**What you are asked to do**
Write down the lines exactly as they appear, from the one that contains "Beste Freunde PLUS A1.1" through the final line of the records, so that both ends are kept and no pictures come along.

**Records provided**
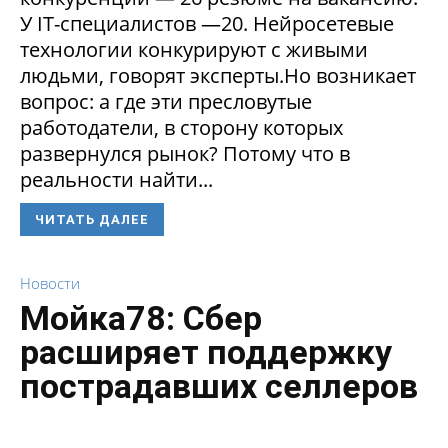
У IT-специалистов —20. Нейросетевые
технологии конкурируют с живыми
людьми, говорят эксперты.Но возникает
вопрос: а где эти пресловутые
работодатели, в сторону которых
развернулся рынок? Потому что в
реальности найти...
ЧИТАТЬ ДАЛЕЕ
Новости
Мойка78: Сбер
расширяет поддержку
пострадавших селлеров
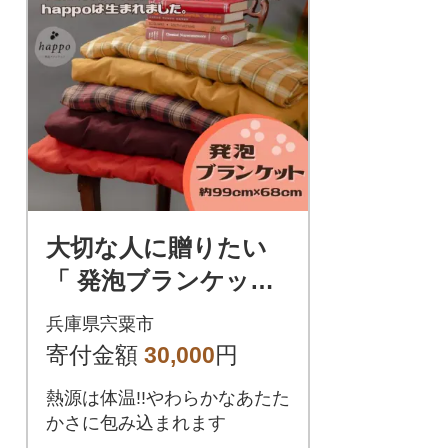
大切な人に贈りたい
「 発泡ブランケット
」 BN1
兵庫県宍粟市
寄付金額
30,000
円
熱源は体温!!やわらかなあたた
かさに包み込まれます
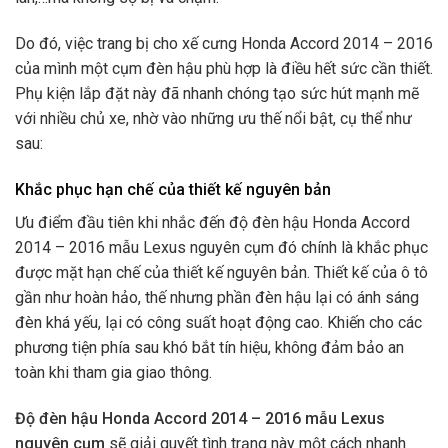
Do đó, việc trang bị cho xế cưng Honda Accord 2014 – 2016
của mình một cụm đèn hậu phù hợp
là điều hết sức cần thiết.
Phụ kiện lắp đặt này đã nhanh chóng tạo sức hút mạnh mẽ
với nhiều chủ xe, nhờ vào những ưu thế nổi bật, cụ thể như
sau:
Khắc phục hạn chế của thiết kế nguyên bản
Ưu điểm đầu tiên khi nhắc đến độ đèn hậu Honda Accord
2014 – 2016 mẫu Lexus nguyên cụm đó chính là khắc phục
được mặt hạn chế của thiết kế nguyên bản. Thiết kế của ô tô
gần như hoàn hảo, thế nhưng phần đèn hậu lại có ánh sáng
đèn khá yếu, lại có công suất hoạt động cao. Khiến cho các
phương tiện phía sau khó bắt tín hiệu, không đảm bảo an
toàn khi tham gia giao thông.
Độ
đèn hậu Honda Accord 2014 – 2016 mẫu Lexus
nguyên cụm
sẽ giải quyết tình trạng này một cách nhanh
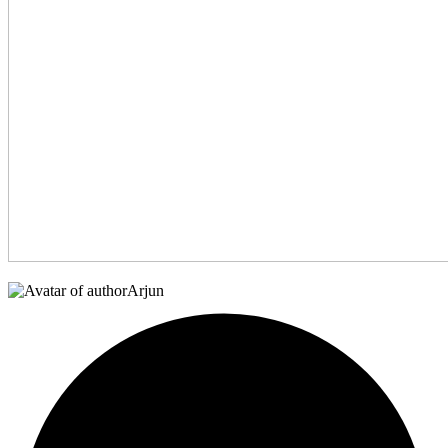
Arjun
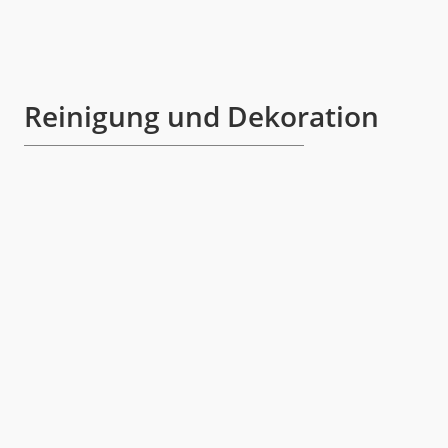
Reinigung und Dekoration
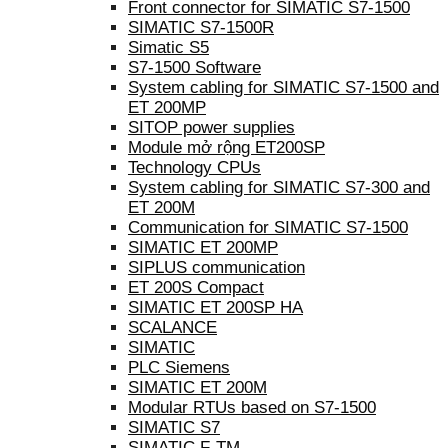
Front connector for SIMATIC S7-1500
SIMATIC S7-1500R
Simatic S5
S7-1500 Software
System cabling for SIMATIC S7-1500 and
ET 200MP
SITOP power supplies
Module mở rộng ET200SP
Technology CPUs
System cabling for SIMATIC S7-300 and
ET 200M
Communication for SIMATIC S7-1500
SIMATIC ET 200MP
SIPLUS communication
ET 200S Compact
SIMATIC ET 200SP HA
SCALANCE
SIMATIC
PLC Siemens
SIMATIC ET 200M
Modular RTUs based on S7-1500
SIMATIC S7
SIMATIC F-TM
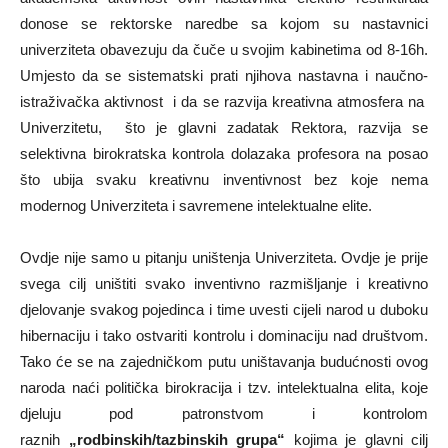
donose se rektorske naredbe sa kojom su nastavnici
univerziteta obavezuju da čuče u svojim kabinetima od 8-16h.
Umjesto da se sistematski prati njihova nastavna i naučno-
istraživačka aktivnost i da se razvija kreativna atmosfera na
Univerzitetu, što je glavni zadatak Rektora, razvija se
selektivna birokratska kontrola dolazaka profesora na posao
što ubija svaku kreativnu inventivnost bez koje nema
modernog Univerziteta i savremene intelektualne elite.
Ovdje nije samo u pitanju uništenja Univerziteta. Ovdje je prije
svega cilj uništiti svako inventivno razmišljanje i kreativno
djelovanje svakog pojedinca i time uvesti cijeli narod u duboku
hibernaciju i tako ostvariti kontrolu i dominaciju nad društvom.
Tako će se na zajedničkom putu uništavanja budućnosti ovog
naroda naći politička birokracija i tzv. intelektualna elita, koje
djeluju pod patronstvom i kontrolom
raznih
„rodbinskih/tazbinskih grupa“
kojima je glavni cilj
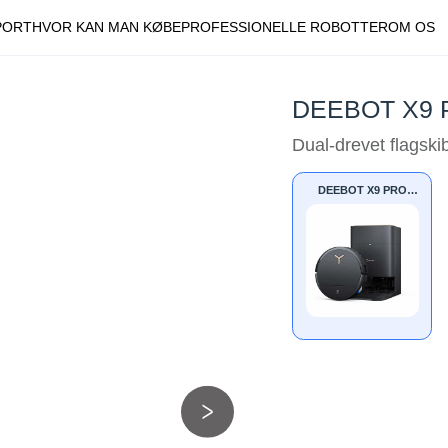
PORT
HVOR KAN MAN KØBE
PROFESSIONELLE ROBOTTER
OM OS
DEEBOT X9 
Dual-drevet flagski
DEEBOT X9 PRO
OMNI BLACK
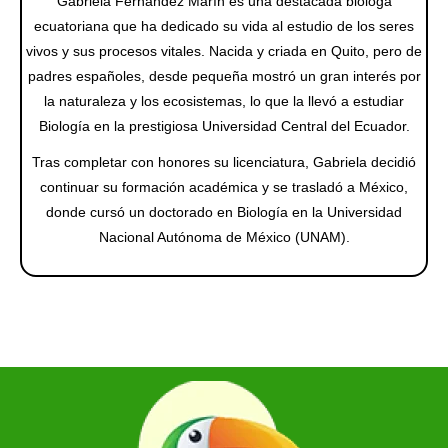
Gabriela Fernández Marín es una destacada bióloga
ecuatoriana que ha dedicado su vida al estudio de los seres
vivos y sus procesos vitales. Nacida y criada en Quito, pero de
padres españoles, desde pequeña mostró un gran interés por
la naturaleza y los ecosistemas, lo que la llevó a estudiar
Biología en la prestigiosa Universidad Central del Ecuador.
Tras completar con honores su licenciatura, Gabriela decidió
continuar su formación académica y se trasladó a México,
donde cursó un doctorado en Biología en la Universidad
Nacional Autónoma de México (UNAM).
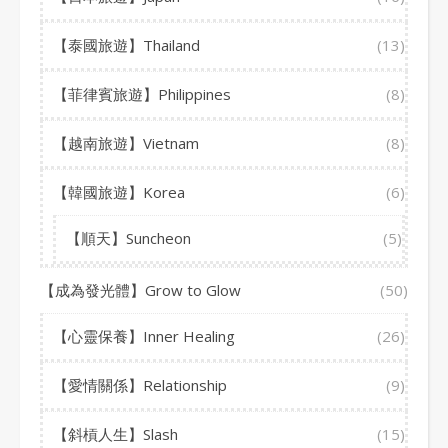
【泰國旅遊】Thailand
(13)
【菲律賓旅遊】Philippines
(8)
【越南旅遊】Vietnam
(8)
【韓國旅遊】Korea
(6)
【順天】Suncheon
(5)
【成為發光體】Grow to Glow
(50)
【心靈保養】Inner Healing
(26)
【愛情關係】Relationship
(9)
【斜槓人生】Slash
(15)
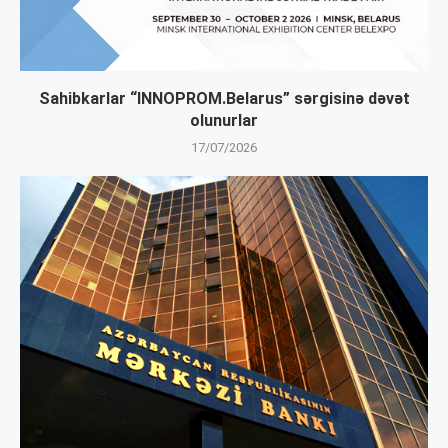
Sahibkarlar “INNOPROM.Belarus” sərgisinə dəvət
olunurlar
17/07/2026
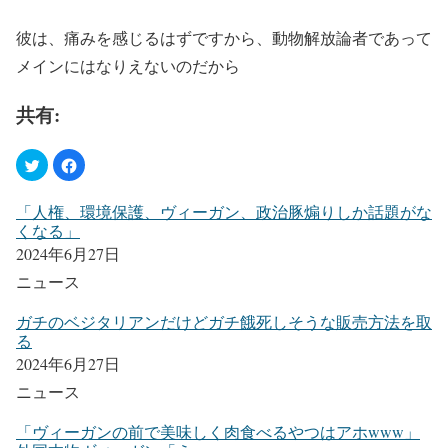
彼は、痛みを感じるはずですから、動物解放論者であって
メインにはなりえないのだから
共有:
「人権、環境保護、ヴィーガン、政治豚煽りしか話題がな
くなる」
2024年6月27日
ニュース
ガチのベジタリアンだけどガチ餓死しそうな販売方法を取
る
2024年6月27日
ニュース
「ヴィーガンの前で美味しく肉食べるやつはアホwww」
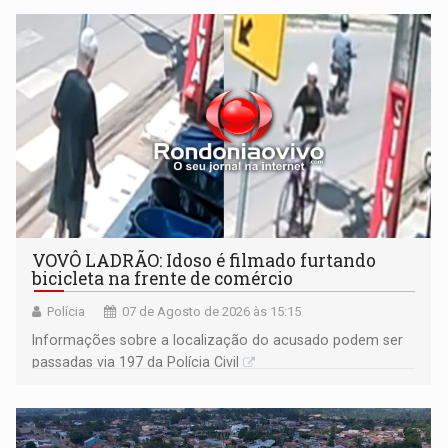
VOVÔ LADRÃO: Idoso é filmado furtando
bicicleta na frente de comércio
Polícia
07 de Agosto de 2026 às 15:15
Informações sobre a localização do acusado podem ser
passadas via 197 da Polícia Civil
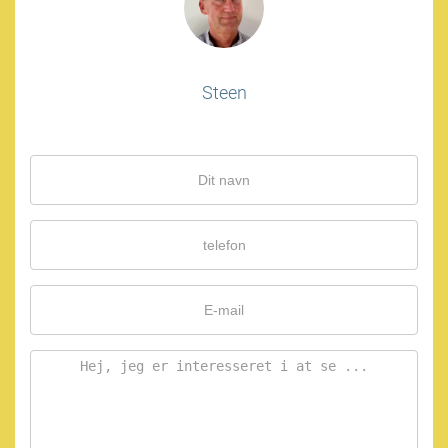
Steen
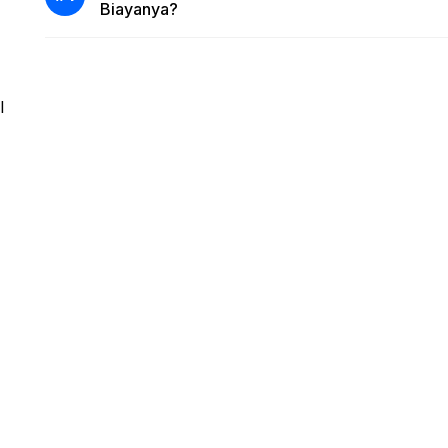
Biayanya?
l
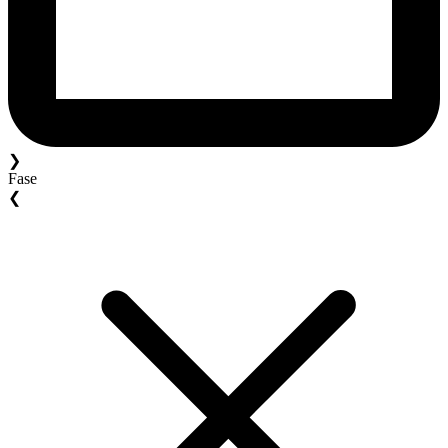
❯
Fase
❮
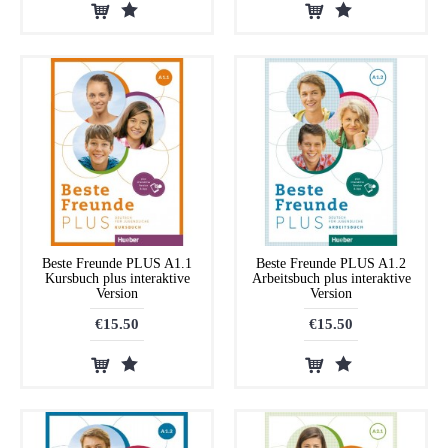
Beste Freunde PLUS A1.1
Beste Freunde PLUS A1.2
Kursbuch plus interaktive
Arbeitsbuch plus interaktive
Version
Version
€15.50
€15.50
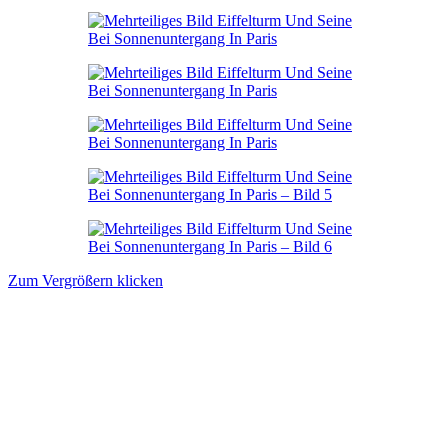
Zum Vergrößern klicken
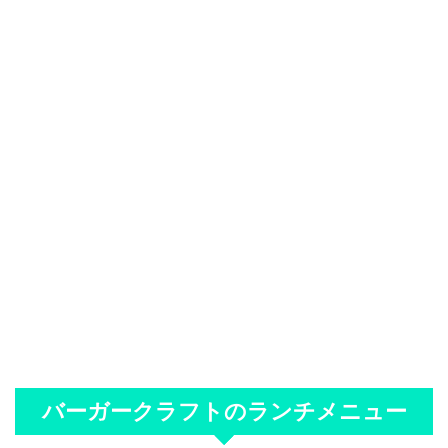
バーガークラフトのランチメニュー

**Solution for this problem**
Beste Freunde PLUS A1.1
Beste Freunde PLUS A1.2
Kursbuch plus interaktive
Arbeitsbuch plus interaktive
Version
Version
€15.50
€15.50
Zum Vergrößern klicken
バーガークラフトのランチメニュー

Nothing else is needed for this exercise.